WHAT IS NEEDED: Where the string "соответствие" appears in a line of the data, show that line.

- Opening Delimiter -

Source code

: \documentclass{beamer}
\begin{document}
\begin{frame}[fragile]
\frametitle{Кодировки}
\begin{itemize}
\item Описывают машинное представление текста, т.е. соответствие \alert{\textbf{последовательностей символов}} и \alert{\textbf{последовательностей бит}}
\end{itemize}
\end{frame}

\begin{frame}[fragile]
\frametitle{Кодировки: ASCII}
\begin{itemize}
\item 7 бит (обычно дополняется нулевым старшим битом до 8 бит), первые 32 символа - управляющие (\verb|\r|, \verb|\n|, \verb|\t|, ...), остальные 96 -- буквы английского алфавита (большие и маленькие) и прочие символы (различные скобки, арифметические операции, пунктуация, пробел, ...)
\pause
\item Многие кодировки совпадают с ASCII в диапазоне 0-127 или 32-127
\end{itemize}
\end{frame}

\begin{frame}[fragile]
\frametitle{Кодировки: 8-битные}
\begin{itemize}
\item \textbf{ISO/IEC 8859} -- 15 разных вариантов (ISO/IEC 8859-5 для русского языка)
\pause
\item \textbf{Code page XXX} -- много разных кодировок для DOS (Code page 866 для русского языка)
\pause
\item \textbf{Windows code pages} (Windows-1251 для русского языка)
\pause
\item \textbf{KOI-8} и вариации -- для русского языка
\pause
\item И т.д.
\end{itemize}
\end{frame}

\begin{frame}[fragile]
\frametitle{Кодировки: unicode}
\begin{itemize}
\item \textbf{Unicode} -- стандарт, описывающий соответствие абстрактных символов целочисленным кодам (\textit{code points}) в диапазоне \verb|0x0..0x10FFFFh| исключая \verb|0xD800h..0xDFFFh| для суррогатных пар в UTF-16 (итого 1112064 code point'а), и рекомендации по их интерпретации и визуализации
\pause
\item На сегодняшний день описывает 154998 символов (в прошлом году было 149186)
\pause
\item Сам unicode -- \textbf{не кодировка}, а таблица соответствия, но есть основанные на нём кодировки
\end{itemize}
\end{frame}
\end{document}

- Closing Delimiter -

EXPECTED OUTPUT:
\item Описывают машинное представление текста, т.е. соответствие \alert{\textbf{последовательностей символов}} и \alert{\textbf{последовательностей бит}}
\item \textbf{Unicode} -- стандарт, описывающий соответствие абстрактных символов целочисленным кодам (\textit{code points}) в диапазоне \verb|0x0..0x10FFFFh| исключая \verb|0xD800h..0xDFFFh| для суррогатных пар в UTF-16 (итого 1112064 code point'а), и рекомендации по их интерпретации и визуализации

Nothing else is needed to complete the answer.